Aber das ist im Medienzeitalter, dass den Kampf Mann gegen Mann – oder hier noch besser: Mann aus dem Westen gegen Frau aus dem Osten – so sehr liebt, herzlich egal. Der mögliche Effekt: Grüne und FDP sind gar nicht mehr im nächsten Bundestag vertreten. Dann wäre Schröders Strategie aufgegangen: die Agenda 2010 würde inhaltlich fortgesetzt, er hätte doch recht. Acker würde dankbar in Kauf nehmen, dass Merkel sie der Form halber in einen neue Worthülse namens »Agenda Arbeit« umtaufen würde, ohne inhaltlich viel zu ändern. Und der rheinland-pfälzische SPD-Ministerpräsident Kurt Beck darf dann endlich massiv in die Biotechnologie investieren, was ihm die bösen Grünen bisher vermiesen.

Die Entscheidung Schröders für Neuwahlen wird von zahlreichen Kommentatoren begrüßt als Beleg für eine lebendige Demokratie. Das Gegenteil ist der Fall: Die Demokratie, die in den vergangnen Jahren schon genug Dellen erhalten hat, bekommt einen weiteren ordentlichen Tritt. Nicht zufällig verbietet das Grundgesetz die Selbstauflösung des Bundestags, die Gründerväter- und mütter der Republik hatten das Parlamentschaos der Weimarer Zeit noch deutlich vor Augen.
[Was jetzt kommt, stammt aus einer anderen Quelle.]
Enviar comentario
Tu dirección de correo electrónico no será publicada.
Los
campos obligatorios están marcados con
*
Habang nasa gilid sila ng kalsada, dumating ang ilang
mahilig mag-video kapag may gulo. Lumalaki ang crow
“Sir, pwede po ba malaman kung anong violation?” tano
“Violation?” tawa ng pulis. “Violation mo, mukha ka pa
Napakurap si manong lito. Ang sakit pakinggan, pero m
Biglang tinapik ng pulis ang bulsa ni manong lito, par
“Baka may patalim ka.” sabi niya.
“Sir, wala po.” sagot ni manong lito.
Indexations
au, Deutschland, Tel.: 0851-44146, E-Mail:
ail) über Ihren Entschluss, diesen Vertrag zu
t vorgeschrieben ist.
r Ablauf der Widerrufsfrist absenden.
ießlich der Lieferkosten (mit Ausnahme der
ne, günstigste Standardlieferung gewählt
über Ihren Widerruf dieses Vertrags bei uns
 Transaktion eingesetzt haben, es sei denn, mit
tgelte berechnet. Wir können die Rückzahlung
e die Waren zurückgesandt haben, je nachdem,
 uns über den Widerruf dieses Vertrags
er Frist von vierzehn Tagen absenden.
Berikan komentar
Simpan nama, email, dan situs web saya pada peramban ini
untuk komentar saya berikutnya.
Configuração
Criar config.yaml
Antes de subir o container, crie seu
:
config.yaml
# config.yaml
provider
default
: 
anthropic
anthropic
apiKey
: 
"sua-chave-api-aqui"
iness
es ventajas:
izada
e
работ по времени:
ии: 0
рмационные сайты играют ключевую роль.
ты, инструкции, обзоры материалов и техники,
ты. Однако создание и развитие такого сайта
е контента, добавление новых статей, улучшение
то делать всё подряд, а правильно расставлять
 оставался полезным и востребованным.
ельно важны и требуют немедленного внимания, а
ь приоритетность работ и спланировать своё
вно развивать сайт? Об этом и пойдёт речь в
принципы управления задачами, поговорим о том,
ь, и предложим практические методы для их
Die Diener des Volkes, wie sich Regierende bei passender Gelegenheit gerne bezeichnen, sollen gefälligst ihre Aufgabe erfüllen, für die sie gewählt wurden: Regieren, und sei es auch bei Regen. Es reicht nicht, wie Ailton auf den Rasensprenkler zu treten und ansonsten in Depressionen zu verfallen. Das der Bundesrat von der CDU dominiert wird und die Bundesregierung kaum noch ein legislatives Bein an die Erde kriegt, ja und? Die Situation war in den letzten Jahren der Regierungsära Kohl nicht anders, nur unter umgekehrten Vorzeichen: Damals waren die meisten Bundesländer rot oder rot-grün und blockierten die Bundesregierung, wo es nur ging.
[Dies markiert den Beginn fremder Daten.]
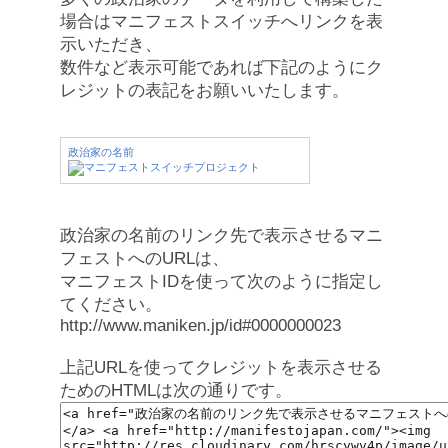
場合はマニフェストスイッチへリンクを表
示いただき、
数件など表示可能であれば下記のようにク
レジットの表記をお願いいたします。
政治家の名前
政治家の名前のリンク先で表示させるマニ
フェストへのURLは、
マニフェストIDを使って次のように指定し
てください。
http://www.maniken.jp/id#0000000023
上記URLを使ってクレジットを表示させる
ためのHTMLは次の通りです。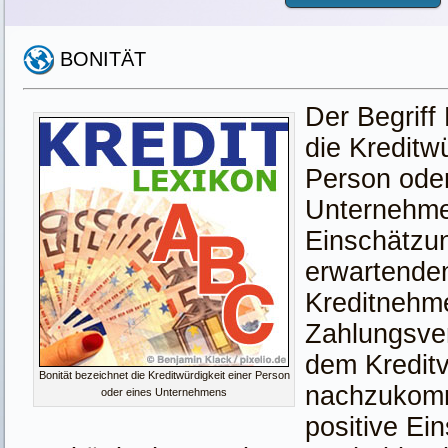
BONITÄT
Der Begriff 
die Kreditwü
Person oder
Unternehmen
Einschätzun
erwartenden
Kreditnehme
Zahlungsver
dem Kreditv
Bonität bezeichnet die Kreditwürdigkeit einer Person
nachzukom
oder eines Unternehmens
positive Ei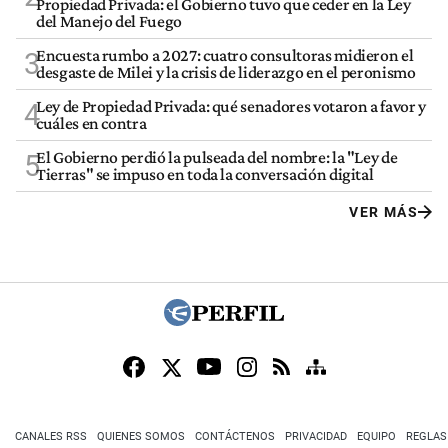
Propiedad Privada: el Gobierno tuvo que ceder en la Ley
del Manejo del Fuego
Encuesta rumbo a 2027: cuatro consultoras midieron el
3
desgaste de Milei y la crisis de liderazgo en el peronismo
Ley de Propiedad Privada: qué senadores votaron a favor y
4
cuáles en contra
El Gobierno perdió la pulseada del nombre: la "Ley de
5
Tierras" se impuso en toda la conversación digital
VER MÁS
CANALES RSS
QUIENES SOMOS
CONTÁCTENOS
PRIVACIDAD
EQUIPO
REGLAS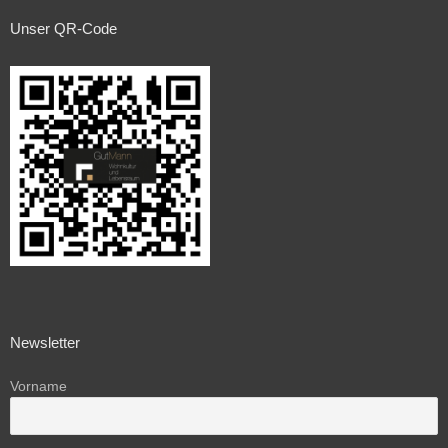
Unser QR-Code
Newsletter
Vorname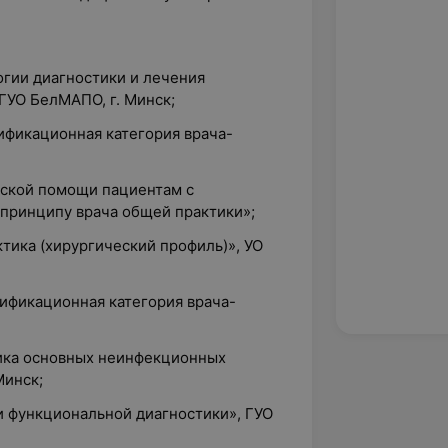
огии диагностики и лечения
ГУО БелМАПО, г. Минск;
лификационная категория врача-
нской помощи пациентам с
 принципу врача общей практики»;
ктика (хирургический профиль)», УО
лификационная категория врача-
тика основных неинфекционных
Минск;
и функциональной диагностики», ГУО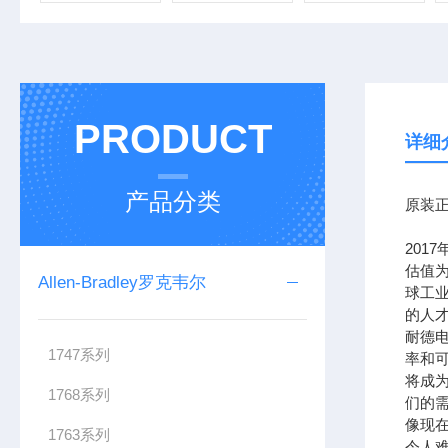
PRODUCT
详细
产品分类
原装正
201
估值为
Allen-Bradley罗克韦尔
球工
的人
耐德
1747系列
率和可
将成
1768系列
们的需
像现在
1763系列
令人难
Dieser Patt zwischen Regierung und Bundesratsmehrheit würde sich auch nicht durch eine nochmalige Wahl von Rot-Grün ändern. Dies ist ein Indiz dafür, dass Schröder keinesfalls eine Neuauflage von Rot-Grün anstrebt, dann hätte er auch einfach bis zur nächsten regulären Bundestagswahl im September 2006 weiter machen können.

Vielmehr ist das politische Unentschieden ein Zeichen dafür, dass den Entscheidungsträgern ihre Überzeugungen abhanden gekommen ist. Sie sind endgültig angekommen auf dem Marktplatz Politik, auf dem sie als verschiedene Früchtchen gehandelt werden. Spätestens seit 1998 vollzieht sich ein Paradigmenwechsel auf bundespolitischer Ebene: Wahlen werden zu Medienwahlen, Parteien inszenieren sich auf Medienparteien.


Die Volksparteien sind tot

Dafür sind die Volksparteien tot. Das Volk ist nur noch eine Metapher, in dessen Namen gesprochen wird. Die Volksvertreter drücken längst nicht eine Willenssumme aus, sie drücken ein. Das Volk, wer immer das auch ist, wendet sich ab. Eine Erfahrung, die die SPD gerade durchmacht und die der CDU noch bevorsteht.

Politische Entscheidungsträger der ersten Jahrzehnte der Bundesrepublik waren geprägt von Ecken und Kanten. Sie hatten Überzeugungen. Im besten Fall waren diese Marken Ausgangspunkte für den Kompromiss mit dem politischen Gegner. Doch inzwischen entscheiden sie eher danach, was die Quote sagt, wie der Karrierewinkel verbessert werden kann. Das Politbarometer zeigt an, wer an seinen Aussagen zu feilen hat.

Heute noch geben die Mächtigen einer Partei eiserne Fraktionsdisziplin vor, die Hinterbänklern wahlweise verbietet, überhaupt den Mund aufzumachen oder gar unter Strafe kollektiven Mobbings gegen eine Vorlage der eigenen Partei zu stimmen. Doch die Mächtigen sind längst von den Medien entmachtet. Sie wollen geliebt und ins richtige ›Bild‹ gestellt werden. Nicht mehr die Ideologie, die in verrauchten Fraktionszimmern durchgepeitscht wurde, sondern die reine Selbsterhaltung, die Interessenslenkung stehen im Vordergrund: Als Abgeordneter und als Institution namens Partei.